ACTIVITY:
The answer is all of the data repeated exactly, with each picture omitted.

DATASET CONTENT:
════════════════
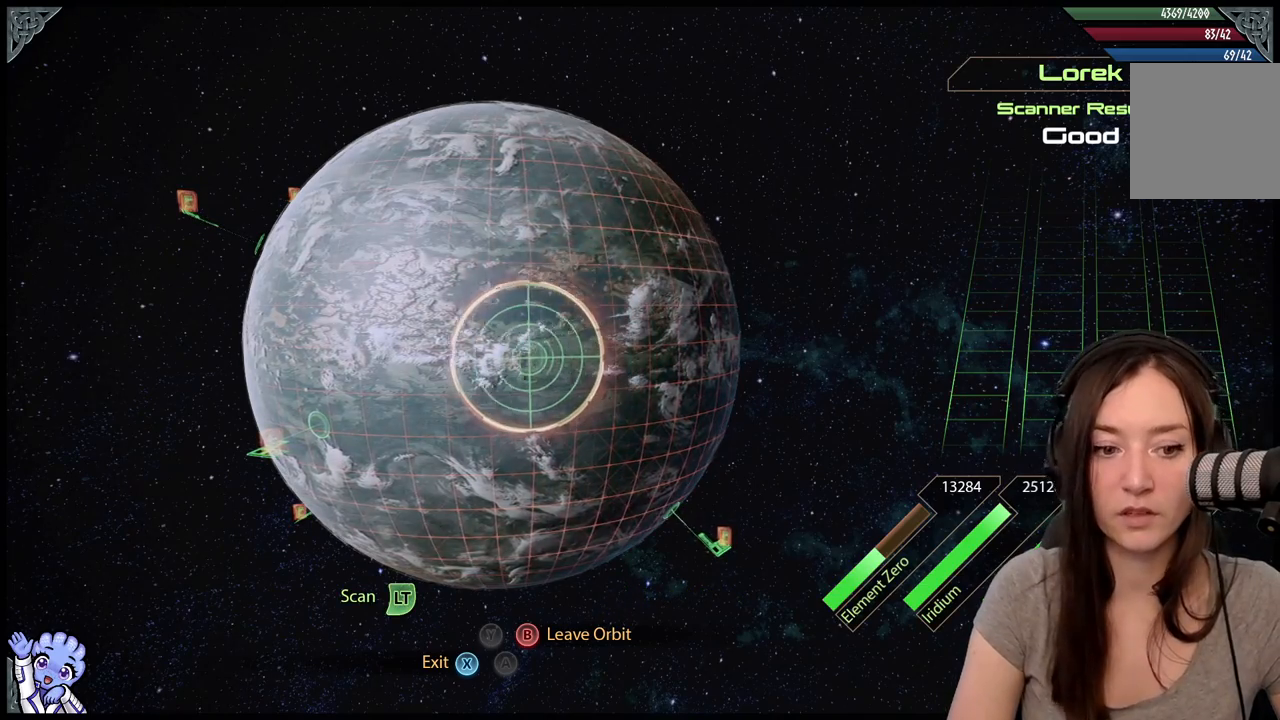
{"buttons": [], "left_stick": "center", "right_stick": "center", "events": [[83, "left_stick", "center"]]}
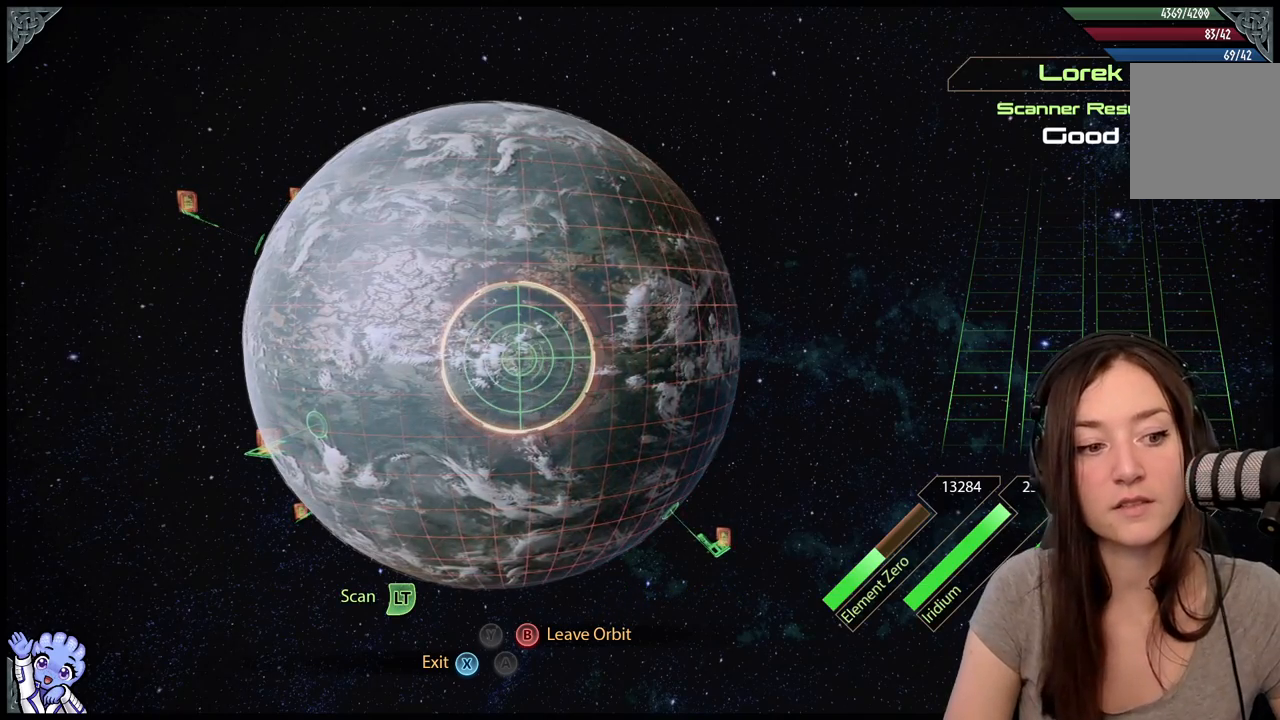
{"buttons": [], "left_stick": "up", "right_stick": "center", "events": [[250, "left_stick", "up-right"], [417, "left_stick", "up"]]}
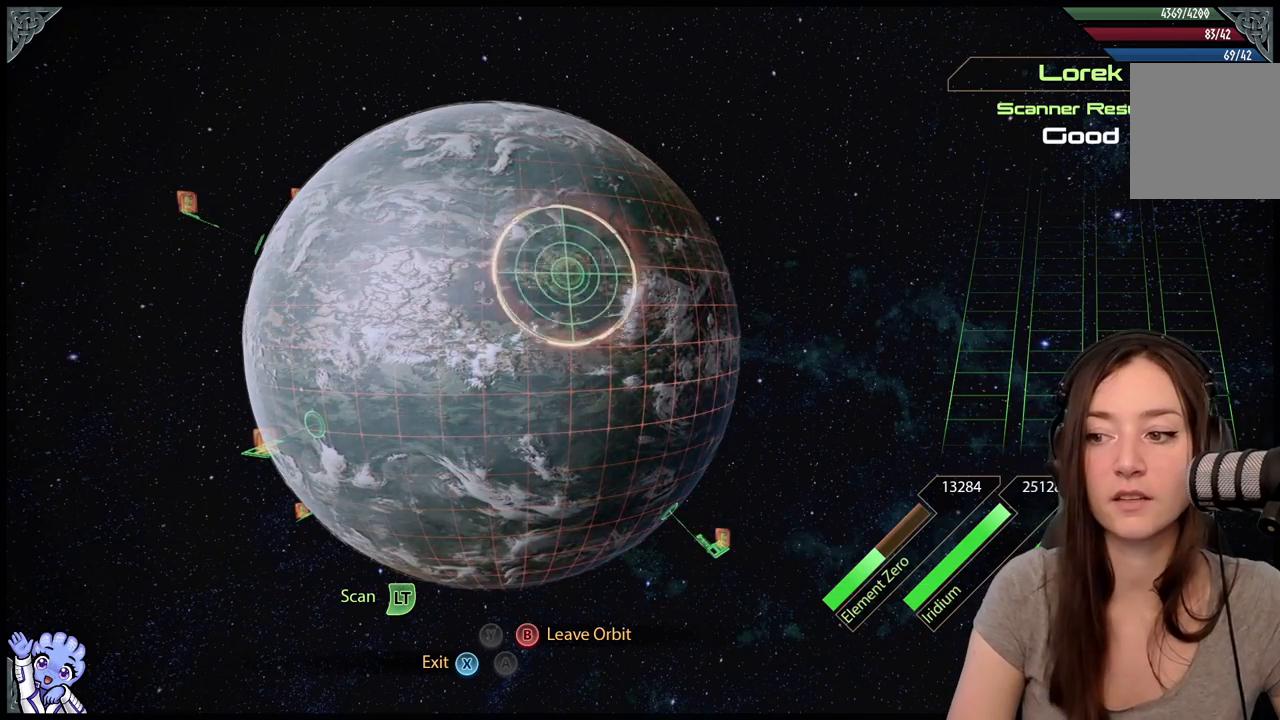
{"buttons": [], "left_stick": "up-right", "right_stick": "center", "events": [[100, "left_stick", "left"], [167, "left_stick", "down"], [267, "left_stick", "right"], [317, "left_stick", "up-right"]]}
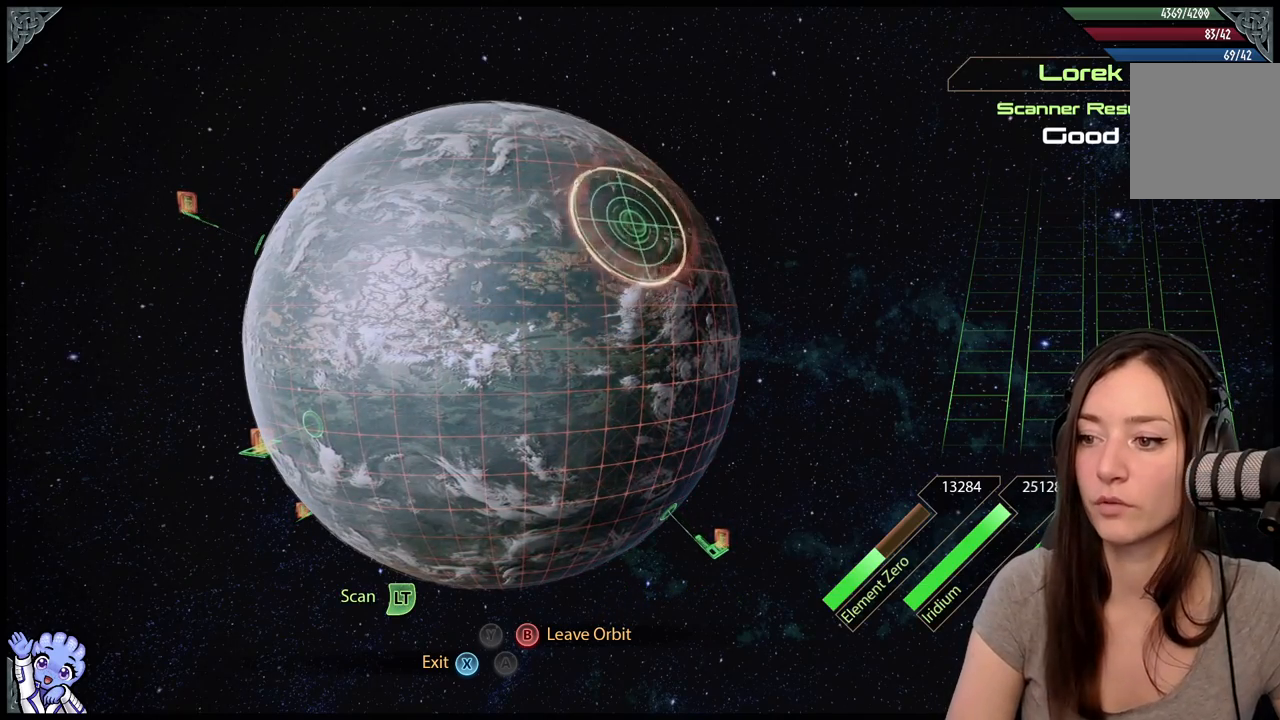
{"buttons": ["L2"], "left_stick": "up-right", "right_stick": "center", "events": [[133, "left_stick", "up-left"], [317, "L2", "down"], [400, "left_stick", "up-right"]]}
════════════════
EXERCISE OUTPUT:
{"buttons": [], "left_stick": "center", "right_stick": "center", "events": [[83, "left_stick", "center"]]}
{"buttons": [], "left_stick": "up", "right_stick": "center", "events": [[250, "left_stick", "up-right"], [417, "left_stick", "up"]]}
{"buttons": [], "left_stick": "up-right", "right_stick": "center", "events": [[100, "left_stick", "left"], [167, "left_stick", "down"], [267, "left_stick", "right"], [317, "left_stick", "up-right"]]}
{"buttons": ["L2"], "left_stick": "up-right", "right_stick": "center", "events": [[133, "left_stick", "up-left"], [317, "L2", "down"], [400, "left_stick", "up-right"]]}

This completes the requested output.